From Chapter Eleven : Cold Comforts
The refrigerator -- the reason we get to eat fresh foods all year long -- has taken the place of the hearth as a symbol of the comfort of food. The image of a woman's face lit by the fire as she stirs a cheerfully bubbling pot has been replaced by the image of someone's face lit by the refrigerator light as he or she peers in, looking for something to munch on. Fires and hearths were beautiful and inspired hundreds of poetic images, but few poets have composed verses about refrigerators, which are ungainly and ungraceful. In fact, to compare someone or something to the homely refrigerator is a common form of humorous derogation. The associative power of food, however, is such that, despite the refrigerator's aesthetic deficiencies, we are comforted by its hum much as people were once comforted by the crackling of the fire, and when we open a malfunctioning refrigerator to find darkness and warmth we feel an emptiness that is something like what people used to feel when the fire was dead and cold.

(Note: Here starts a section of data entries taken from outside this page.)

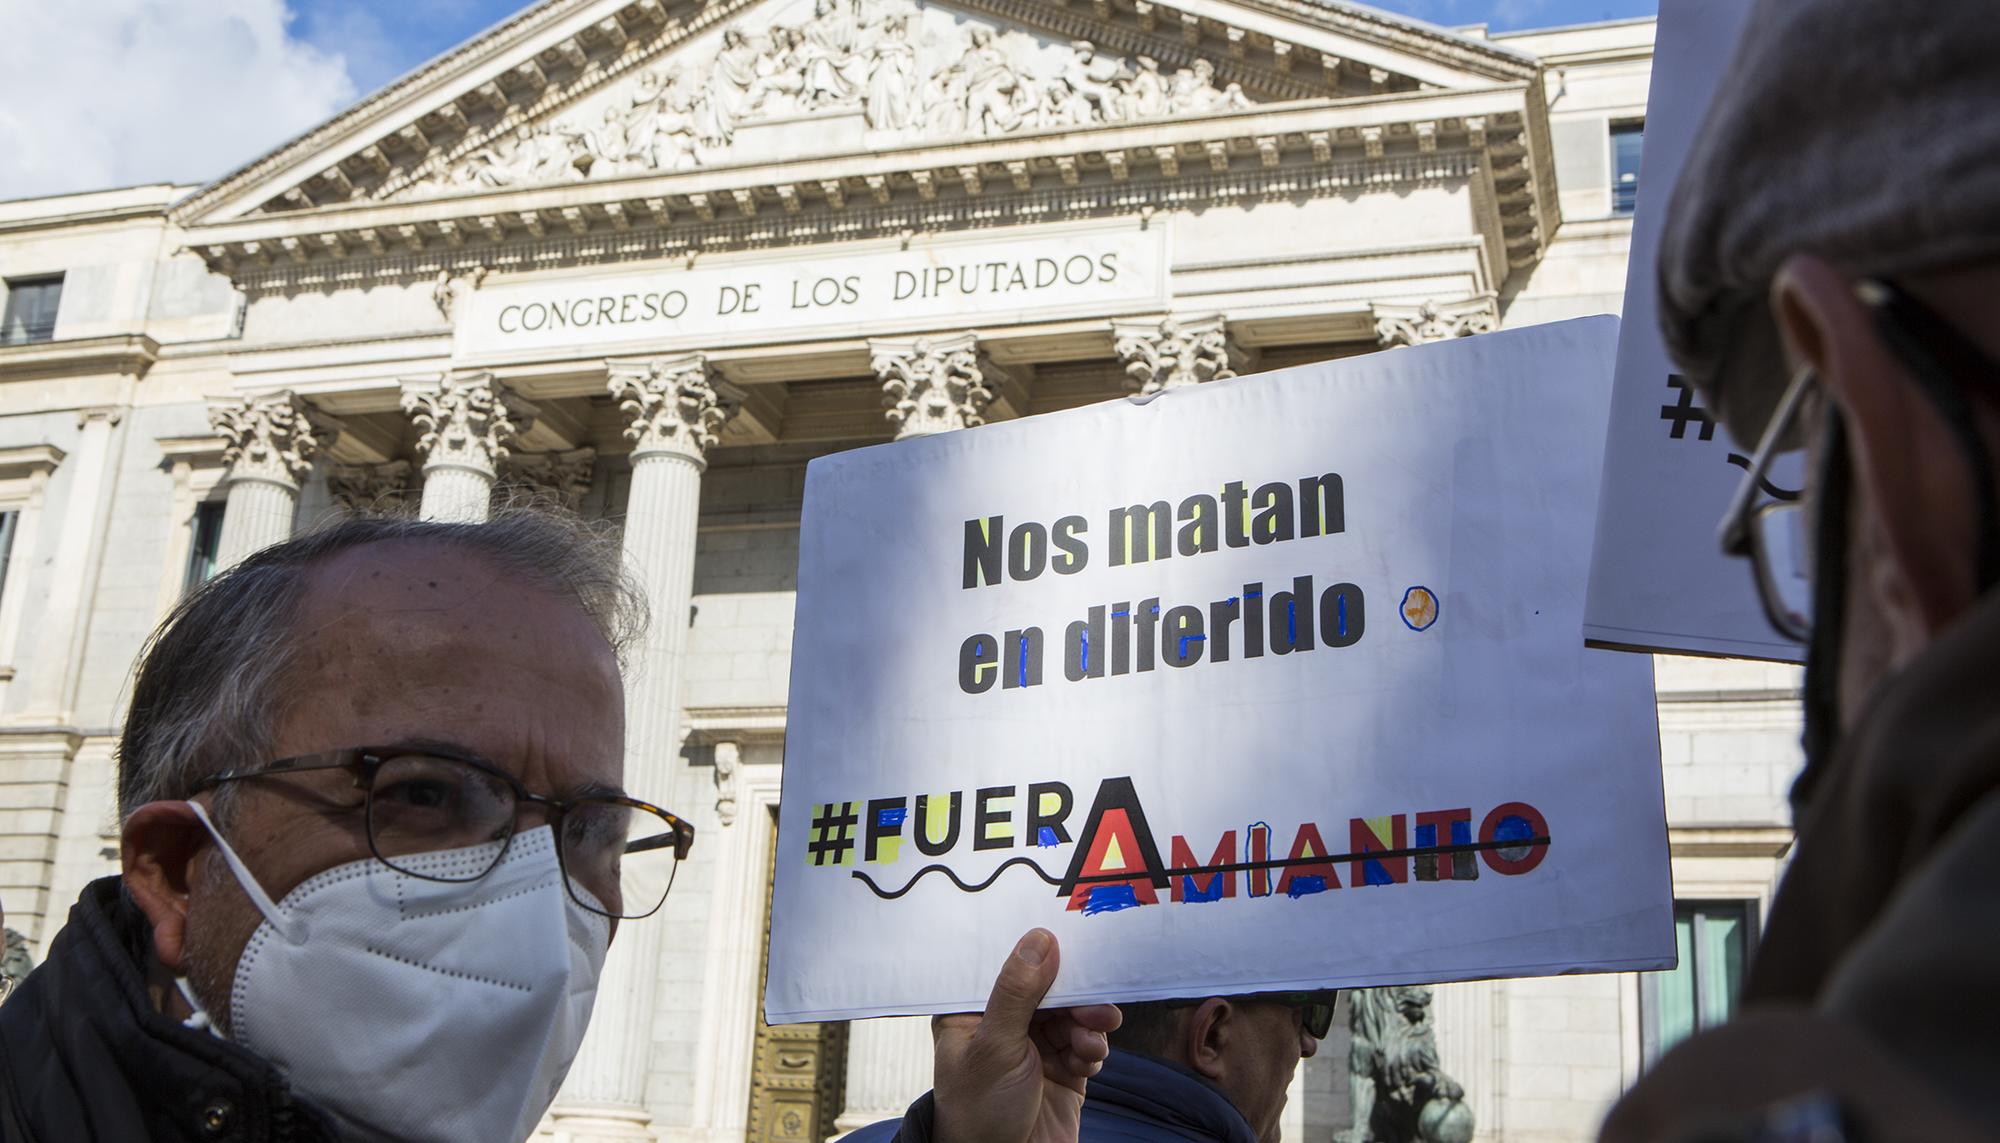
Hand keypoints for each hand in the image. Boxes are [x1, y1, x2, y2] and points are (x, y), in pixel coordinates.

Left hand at [932, 929, 1120, 1142]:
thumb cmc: (979, 1115)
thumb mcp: (995, 1047)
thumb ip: (1017, 992)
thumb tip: (1037, 941)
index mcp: (971, 1013)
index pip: (1003, 968)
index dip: (1033, 953)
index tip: (1063, 939)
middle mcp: (1003, 1026)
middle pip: (1047, 989)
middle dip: (1074, 996)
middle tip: (1094, 1007)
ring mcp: (1035, 1049)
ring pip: (1072, 1015)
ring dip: (1087, 1025)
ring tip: (1090, 1044)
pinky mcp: (1064, 1071)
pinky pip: (1086, 1044)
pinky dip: (1092, 1049)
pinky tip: (1087, 1061)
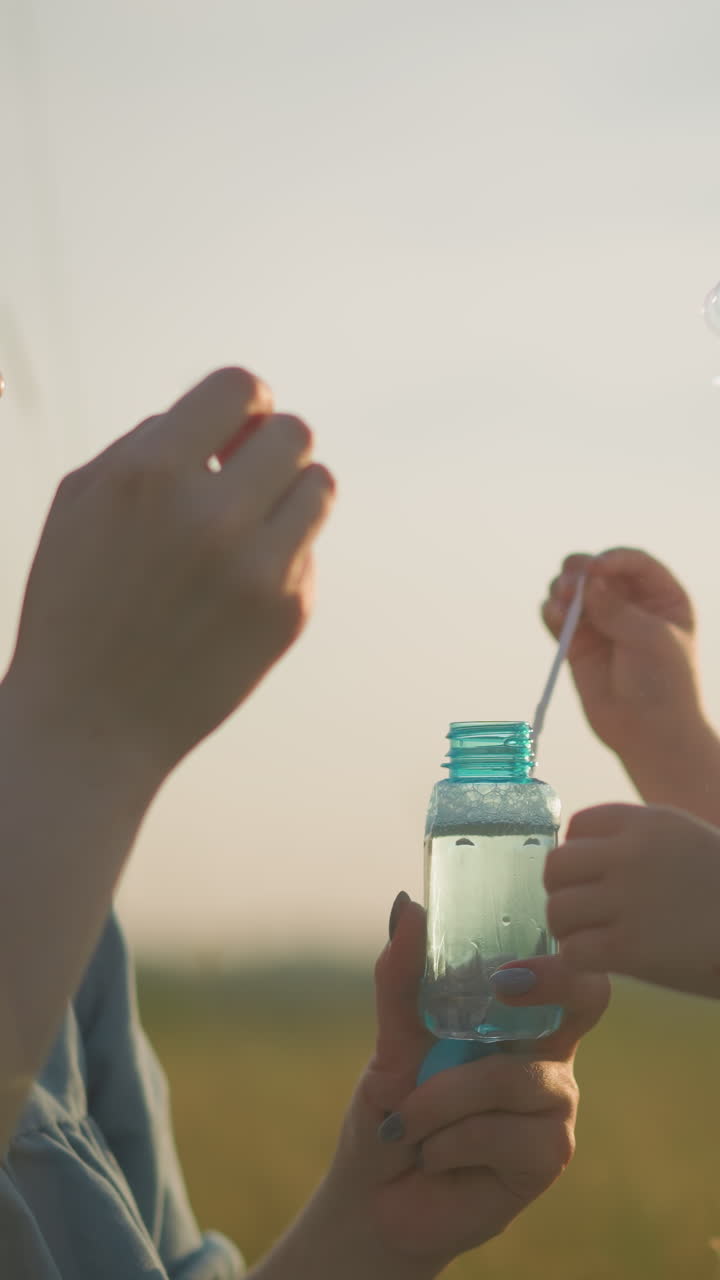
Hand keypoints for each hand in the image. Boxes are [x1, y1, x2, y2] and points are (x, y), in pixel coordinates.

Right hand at [7, 368, 334, 779]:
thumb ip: (152, 443)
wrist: (89, 723)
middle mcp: (212, 513)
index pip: (241, 387)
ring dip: (289, 493)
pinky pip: (307, 551)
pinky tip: (233, 590)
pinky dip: (280, 557)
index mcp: (150, 473)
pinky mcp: (288, 612)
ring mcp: (259, 567)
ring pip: (319, 486)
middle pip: (295, 434)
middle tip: (243, 476)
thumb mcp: (83, 503)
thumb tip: (226, 422)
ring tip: (249, 522)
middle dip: (270, 446)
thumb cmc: (76, 604)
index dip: (244, 402)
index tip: (235, 428)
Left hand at [315, 896, 607, 1276]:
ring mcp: (554, 1106)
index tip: (508, 963)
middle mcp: (548, 1055)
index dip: (558, 953)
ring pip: (506, 1075)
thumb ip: (402, 978)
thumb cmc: (392, 1111)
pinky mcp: (547, 1156)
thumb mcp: (393, 1040)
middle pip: (584, 1000)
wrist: (375, 1197)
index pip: (565, 967)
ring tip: (406, 1123)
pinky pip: (497, 1131)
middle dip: (550, 984)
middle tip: (502, 985)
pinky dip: (446, 1140)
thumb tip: (409, 905)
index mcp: (521, 1018)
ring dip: (437, 1099)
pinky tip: (434, 1156)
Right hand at [543, 547, 705, 764]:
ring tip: (561, 601)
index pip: (634, 563)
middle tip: (569, 580)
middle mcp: (632, 605)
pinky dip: (552, 612)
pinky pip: (559, 619)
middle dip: (580, 571)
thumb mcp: (649, 638)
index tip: (594, 570)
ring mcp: (603, 625)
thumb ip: (615, 608)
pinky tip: (553, 614)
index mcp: (662, 598)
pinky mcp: (579, 645)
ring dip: (563, 589)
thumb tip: (585, 582)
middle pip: (599, 572)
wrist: (649, 734)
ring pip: (575, 592)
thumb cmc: (663, 684)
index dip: (612, 560)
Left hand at [543, 803, 719, 998]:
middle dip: (563, 891)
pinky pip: (574, 950)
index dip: (579, 855)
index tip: (596, 878)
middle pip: (557, 867)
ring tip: (593, 939)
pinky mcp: (630, 948)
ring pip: (558, 909)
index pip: (577, 827)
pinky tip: (604, 962)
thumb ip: (638, 840)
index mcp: (648, 822)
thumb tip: (581, 855)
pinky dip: (581, 960)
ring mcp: (628, 900)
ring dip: (568, 929)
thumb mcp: (686, 841)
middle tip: (584, 913)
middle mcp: (632, 854)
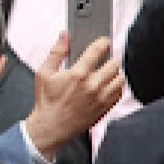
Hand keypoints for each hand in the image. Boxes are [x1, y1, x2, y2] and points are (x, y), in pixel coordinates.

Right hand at [24, 33, 124, 159]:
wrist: (51, 127)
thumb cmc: (46, 101)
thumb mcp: (43, 73)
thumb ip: (56, 52)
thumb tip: (65, 35)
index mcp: (77, 74)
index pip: (99, 49)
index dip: (103, 42)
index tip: (102, 42)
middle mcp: (93, 85)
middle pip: (114, 62)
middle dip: (109, 58)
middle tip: (102, 60)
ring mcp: (101, 97)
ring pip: (120, 77)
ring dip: (114, 72)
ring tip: (104, 73)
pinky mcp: (106, 107)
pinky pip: (120, 91)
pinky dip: (116, 86)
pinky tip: (106, 85)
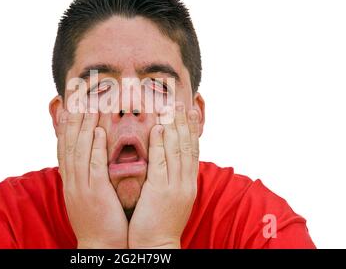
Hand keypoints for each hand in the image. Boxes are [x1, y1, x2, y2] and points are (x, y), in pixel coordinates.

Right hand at [57, 110, 128, 248]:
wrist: (101, 246)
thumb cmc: (100, 218)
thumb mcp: (88, 193)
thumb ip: (88, 173)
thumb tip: (90, 154)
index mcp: (71, 179)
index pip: (66, 145)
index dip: (66, 123)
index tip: (69, 102)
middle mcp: (72, 180)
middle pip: (70, 142)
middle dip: (73, 116)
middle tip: (77, 93)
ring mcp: (81, 187)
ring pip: (80, 149)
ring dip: (84, 125)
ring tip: (89, 103)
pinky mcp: (95, 194)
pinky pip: (93, 167)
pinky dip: (94, 147)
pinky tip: (98, 131)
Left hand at [128, 102, 198, 248]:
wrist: (156, 246)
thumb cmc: (159, 222)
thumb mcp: (170, 198)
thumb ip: (170, 178)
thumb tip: (168, 162)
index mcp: (187, 183)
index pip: (192, 151)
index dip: (192, 130)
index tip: (190, 112)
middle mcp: (185, 182)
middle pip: (187, 146)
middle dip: (185, 123)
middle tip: (183, 102)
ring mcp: (175, 186)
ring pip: (177, 150)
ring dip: (174, 126)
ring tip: (171, 107)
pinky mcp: (161, 191)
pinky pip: (161, 162)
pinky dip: (160, 143)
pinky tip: (157, 128)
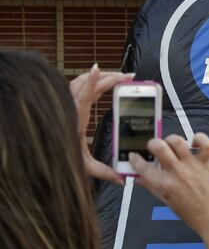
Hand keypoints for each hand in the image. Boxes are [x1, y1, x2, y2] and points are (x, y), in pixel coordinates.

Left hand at [69, 63, 133, 184]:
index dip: (92, 81)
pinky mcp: (67, 101)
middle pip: (88, 83)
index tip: (98, 68)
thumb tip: (122, 179)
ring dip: (102, 76)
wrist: (37, 150)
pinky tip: (101, 82)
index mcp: (76, 117)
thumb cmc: (57, 153)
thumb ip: (103, 171)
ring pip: (82, 80)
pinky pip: (79, 84)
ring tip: (120, 77)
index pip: (84, 95)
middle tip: (130, 77)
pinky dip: (92, 80)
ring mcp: (67, 100)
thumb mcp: (83, 165)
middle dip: (110, 77)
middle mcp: (70, 105)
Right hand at [130, 133, 208, 235]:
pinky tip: (195, 143)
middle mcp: (176, 172)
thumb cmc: (189, 211)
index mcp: (163, 184)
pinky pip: (205, 144)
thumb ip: (150, 185)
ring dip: (172, 140)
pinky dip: (200, 139)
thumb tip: (137, 176)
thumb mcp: (164, 199)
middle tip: (156, 148)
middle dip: (152, 143)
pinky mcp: (205, 163)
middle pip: (158, 146)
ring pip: (178, 141)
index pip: (141, 166)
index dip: (135, 159)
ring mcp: (191, 166)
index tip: (135, 155)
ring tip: (173, 146)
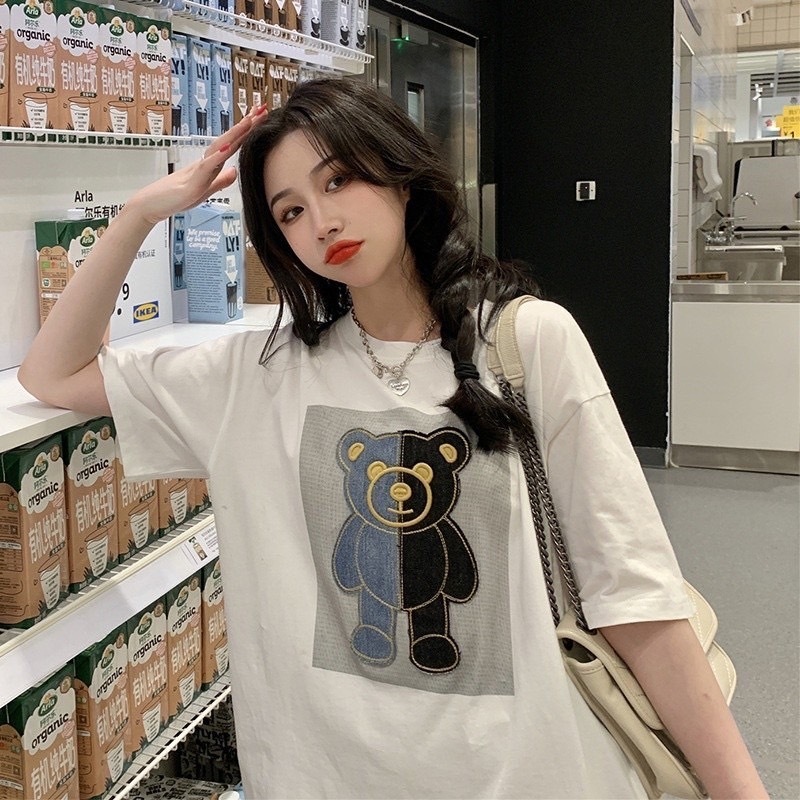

Despite how important our refrigerators are to us, practically and emotionally, most people probably under-use or misuse these splendid machines. Experts on home food storage would like us to rely on them even more than we have been accustomed to, and to be a bit more careful in doing so.
Refrigerator and Freezer Temperatures
Generally Speaking. To keep your food safe and ensure its long life, you must keep your refrigerator cold. The USDA says to keep your refrigerator at 40° and your freezer at 0°F. Other food-storage experts say that your refrigerator compartment is best maintained at temperatures above 32° and below 40°F, say 34-38°F. The ideal storage temperature for many refrigerated foods, in fact, is as close as you can get to 32°F without freezing. But according to the 1999 Food Code (a U.S. Public Health Service set of model regulations for food services without the force of law), studies show that home refrigerators are far too warm, with typical homes showing refrigerator temperatures between 41° and 50°F, one in four with temperatures over 45°F, and one in ten showing temperatures of 50°F or higher!
Because it is so important, and so difficult, to gauge whether your refrigerator is actually in the safe temperature range, get a thermometer for your refrigerator and another one for the freezer compartment. "Refrigerator-freezer thermometers," which register temperatures from 70°F down to -30°F, can be bought at a hardware store or home center. The thermometers will tell you quickly when something is going wrong and will help you select the desirable control setting. If you do not have a thermometer, you can tell that your refrigerator is too cold if milk or leftovers get ice in them. It is too warm if you notice that milk turns sour too quickly or that things do not feel quite cold to the touch.
Frequently opening the refrigerator raises its temperature, so you should avoid doing so unnecessarily. The refrigerator may also tend to warm up in hot, humid weather. The more foods you crowd into your refrigerator, too, the warmer the foods may be; crowding interferes with the free circulation of air. Aside from these factors, your refrigerator may also have warmer and colder regions inside, depending on its type and design.